No, tranquilos, no he equivocado el nombre de la novela. Anoche, en la Sexta y tras un intenso debate político sobre lo que todo el mundo estará hablando hoy, sí, la apabullante victoria de Syriza, pusieron, una vez más, la película El retrato de Dorian Gray. No me quedé a verla por más de una razón. La más elegante que puedo decir es que ya la había visto. Y no es porque fuera la versión de Oliver Parker, que también, para qué engañarnos, sino porque no me apetecía empezar a ver a las once y media de la noche -vayas horas de poner una película un domingo- una versión descafeinada y un tanto obsoleta de la novela de ese genio que fue Oscar Wilde. Directores de cine del mundo, me atraería más, pero mucho más, ver después de, si no me equivoco, dieciocho versiones ambientadas todas a finales del siglo XIX, una nueva versión actualizada, es decir, con unos personajes del siglo XXI, con unos Dorian y Basil de hoy, tal y como la hubiera escrito hoy el autor. Aunque, claro, eso sería igual de pretencioso como mi ilusión de que algún director de cine, primero, me esté leyendo y, segundo, le apasione la idea hasta tal punto como para hacerme caso. Es mucho pedir. Lo entiendo.

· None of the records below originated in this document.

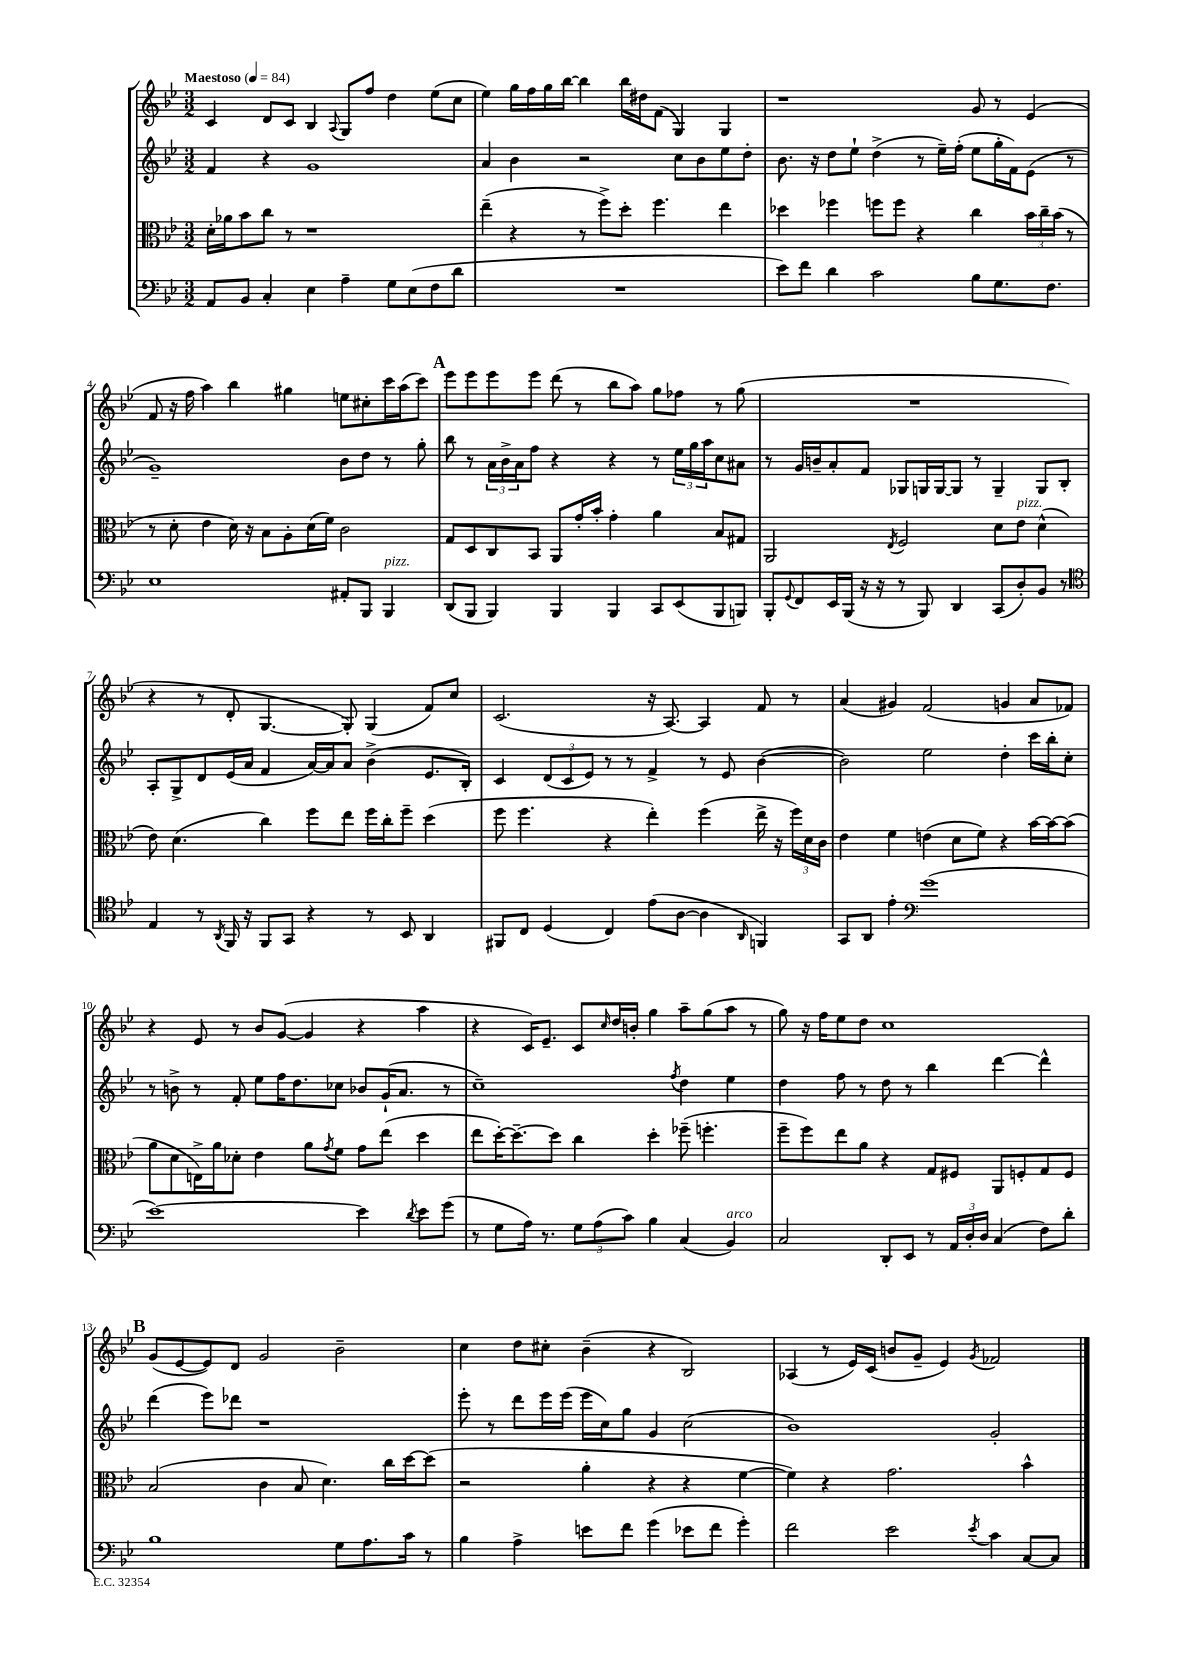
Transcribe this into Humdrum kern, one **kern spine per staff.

**kern	**kern	**kern	**kern
*staff4	*staff3	*staff2	*staff1
*clefF4	*clefC3	*clefG2	*clefG2
*k[b-e-]	*k[b-e-]	*k[b-e-]	*k[b-e-]
*M3/2	*M3/2	*M3/2	*M3/2
*MM84	*MM84	*MM84	*MM84
8AA	16d'	4f	4c
.	16a-	.	.
8BB-	8b-	.	.
4C'	8cc	4r	8d
.	8r	.	8c
4E-	1r	1g	4B-
.	.	.	8qqA
4A~	.	.	8G
.	.	.	8ff
8G	.	.	4dd
(8E-	.	.	.
8F	.	.	(8ee-
8d	.	.	8cc
=	=	=	=
1.r	(4ee-~	4a	4ee-)
.	4r	4b-	16gg
.	.	.	16ff
.	.	.	16gg
.	.	.	[16bb-
.	8r	2r	4bb-]
.	8ff^)	.	.
.	8dd'	.	16bb-
.	.	.	16dd#
.	4.ff	.	(8f
.	.	8cc	4G)
.	.	8b-	.
.	4ee-	8ee-	4G
.	.	8dd'	.
=	=	=	=
8e-)	4dd-	8.b-	1r
8f	.	.	.
.	.	16r	.
4d	4ff-	8dd	.
.	.	8ee-`	.
2c	8ff	(4dd^	.
.	8ff	.	.
.	4r	8r	.
.	.	16ee-~)	.
.	.	(16ff'	.
8B-	4cc	8ee-	8g
8.G	.	16gg'	8r
.	.	16f)	.
.	24b-	(8e-	(4e-
.	24cc~	.	.
8.F	.	.	.
.	(24b-	.	.
.	8r	8r	.
=	=	=	=
1E-	8r	1g~)	8f
.	8d'	.	16r
.	.	.	16ff
.	4e-	.	4aa)
.	16d)	.	4bb-
.	16r	.	.
.	8B-	.	.
.	8A'	.	4gg#
.	(16d	.	.
.	16f)	.	.
8AA#'	2c	8b-	8ee
8BBB-	.	8dd	8cc#'
4BBB-	.	8r	16ccc
.	.	.	(16aa
.	.	8gg'	8ccc)
=	=	=	=
(8DD	8G	8bb-	8eee-
8BBB-	8D	8r	8eee-
4BBB-)	8C	24a	8eee-
.	.	24b-^	.
.	.	24a	.
.	8BB-	8ff	8eee-
4BBB-	8AA	4r	(8ddd
.	16g'	.	8r
.	16b-'	.	.
4BBB-	4g'	4r	8bb-
.	.	.	8aa)
8CC	4a	8r	8gg
(8EE-	.	24ee-	8ff-
.	.	24gg	.
.	.	24aa	.
8BBB-	8B-	8cc	8r
8BBB)	8G#	8a#	(8gg
=	=	=	=
8BBB-'	2AA	8r	1.r
8qqGG	.	.	.
8FF	.	16g	.
.	.	16b~	.
16EE-	.	8a'	.
(16BBB-	.	.	.
16r	.	8f	.
16r	.	.	.
.	8qE-	.	.
8r	2F	8G-	.
8BBB-)	.	16G	.
.	.	[16G	.
4DD	.	8G]	.
.	.	8r	.
(8CC	8d	4G~	.
8D')	8e-	.	.
8BB-	(4d^^	8G	.
8r	.	8B-'	.
=	=	=	=
*clefC4	*	*	*
4E-	8e-)	8A'	4r
.	(4.d	8G^	.
8r	.	8d	8r
8qAA	.	.	.
16FF	.	(16e-	8d'
16r	.	16a	.
8FF	4cc)	4f	[4.G
8GG	.	.	.
4r	8ff	[16a)	.
.	.	16a]	.
.	8ee-	8a	8G'])
8r	16ff	(4b-^	(4G
.	16cc'	.	.
8BB-	8ff~	.	.
4AA	(4dd	8.e-	8f)
.	.	.	8cc
.	.	16B-')	.
=	=	=	=
8FF#	8ff	4c	(2.c
8C	4.ff	.	.
(4D	.	(12d	.
.	.	12c	.
.	.	12e-)	.
4C)	4r	8r	.
.	.	8r	.
(8e-	4ee-')	4f^	16r
.	.	.	[8.A)
[8A	.	.	.
4A]	(4ff	8r	4A]
.	.	8e-	.
16qqAA	.	.	.
4FF)	16ee-^	([4b-	8f
.	16r	.	.
.	24ff)	.	8r
.	24d	.	.
.	24c	.	.
=	=	=	=
8GG	4e-	2b-])	(4a
8AA	.	.	.
4e-'	4f	.	4g#)
*clefF4	*	*	*
(1g	(4e	2ee-	(2f
.	8d	.	.
.	8f)	.	.
.	4r	4dd'	4g
.	[16b-	16ccc	8a
.	16b-_	16bb-'	.
.	(8b-]	8cc'	8f-)
=	=	=	=
[1e-)	8a	8r	4r
.	8d	8b^	.
.	16E^)	8r	8e-
.	16a	.	.
.	8d-'	8f'	8r
.	4e-	8ee-	8b-
.	.	16ff	([8g
.	.	8.dd	.
.	8a	.	4g]
.	8qg	.	.
.	8f	8cc-	.
4e-]	8g	8b-	4r
.	(8ee-	(16g`	.
.	.	8.a	.
8qd	.	.	.
8e-	4dd	.	4aa
(8g	.	8r	.
=	=	=	=
8r	8ee-	1cc~)	4r
8G	[16dd')	.	.
.	8.dd~_	.	.
16A)	.	.	16c)
8.r	.	.	8.e-~
.	8dd]	.	.
12G	4cc	.	8c
(12A	.	.	.
.	.	.	16qqcc
.	.	.	16dd
12c)	.	.	.
.	.	.	16b'
4B-	4dd'	.	4gg
.	.	8qff	.
(4C	(8ff-~	4dd	8aa~
.	4.ff'	.	(8gg
4BB-)	.	4ee-	8aa
.	.	.	8r
=	=	=	=
2C	8ff~	4dd	8gg)
.	8ff)	.	16r
.	.	.	16ff
.	8ee-	8ff	8ee-
.	8a	8r	8dd
8DD'	4r	8dd	1cc
8EE-	.	8r	.
8r	8G	4bb-	.
24AA	8F#	.	.
24D'	.	.	.
24D	.	.	.
(4C	8AA	[4ddd	.
.	8F'	.	.
8F)	8G	4ddd^^]	.
8d'	8F	.	.
=	=	=	=
1B-	(2B-	(4ddd	(8g
.	.	.	[8e-
.	.	8eee-)	8e-])
.	.	8ddd-	8d
.	4c	1r	2g
.	8B-	.	.
.	4.d)	.	.
8G	.	.	2b-~
8.A	.	.	.
.	16cc	.	.
16c	[16dd	.	.
8r	(8dd]	.	.
=	=	=	=
4B-	2r	8eee-'	4cc
.	.	8r	.
4A^	.	8ddd	8dd
.	.	16eee-	8cc#'
.	.	(16eee-	.
8e	4a'	16eee-	(4b-~
.	.	16cc)	.
8f	.	8gg	.
(4g	4r	4g	4r
8e-	4r	(2cc	2B-)
8f	.	.	.
4g')	[4f	.	.
=	=	=	=
2f	4f])	1b-)	(4A-
.	4r	.	8r
.	.	.	16e-)
.	.	.	(16c
2e-	2.g	.	8b
.	.	.	8g~
.	.	.	4e-)
8qe-	.	.	8qg
4c	.	2g'	2f-
[8C	4b-^^	.	.
8C]	.	.	.
==	==	==	==
*-	*-	*-	*-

En fin, ya con los pies en la tierra, lo que sí es cierto es que me acosté con la dichosa película en la cabeza y que me llevé, como de costumbre, más de una pregunta a la almohada. Bueno, de ella, la almohada, ya hablaremos en alguna que otra ocasión porque esa sí que se merece una columna enterita para ella. Una santa, lo que yo os diga.
Se supone que la obra es un canto al hedonismo, eso sí, con sus buenos tintes de terror gótico, pero un canto, al fin y al cabo, al narcisismo y a una parte de la naturaleza humana, que habita o cohabita en cada uno de nosotros desde que el mundo es mundo. El deseo de la inmortalidad. El deseo de la eterna juventud. El deseo de la eternidad. La diferencia esencial, aparte de otras tantas, es que en 1890, cuando se publicó por primera vez, ese deseo era visto por la sociedad como algo inmoral, impúdico e, incluso, sacrílego. Era eso, un mero deseo con tintes de ciencia ficción, pero hoy día es un sueño que se nos vende al alcance de nuestras manos y que, cada día más, lo compramos. Ahora está bien visto y todos soñamos y nos esforzamos en parecer más jóvenes. Nos vestimos con ropas de adolescente hasta que la cremallera o el botón aguanta. Nos ponemos extensiones y lucimos melenas hasta los setenta. Lucimos uñas larguísimas de diferente textura y material de falsedad. Afloran en cada barrio los gimnasios y la media de sus clientes sube por año. Deboramos el botox y el ácido hialurónico como pipas, porque ya no valen mucho más que ellas. Pero, eso sí, algo no ha cambiado, seguimos sin hablar de la muerte, es más, el terror a nombrarla ha aumentado. Ante tanta impostora juventud quién va a pensar que un día nos tocará a nosotros. Imposible. Eso no nos puede suceder.
La ficción se nos habrá podido convertir en ciencia, pero, a nuestro pesar, Dorian y todos nosotros, tenemos en nuestra casa un espejo. Un espejo que cada día al desnudarnos ante él -el que se atreva, claro- nos devuelve la verdad de lo que somos. En eso no hemos cambiado tanto o nada, el que quiera puede seguir ocultando sus miserias y bajezas, pero sigue siendo también un acto de valentía el asomarnos y mirarlas a la cara, ya sea en un desván, en un retrato o en un espejo.
Yo, por si acaso, le hablo al mío, mi espejo, con mucho mimo, no le pido que sea excesivamente sincero, tan poco hace falta, solo espero que con algo de benevolencia, por su parte, y mi miopía, por la mía, nos llevemos bien hasta... ¿la eternidad?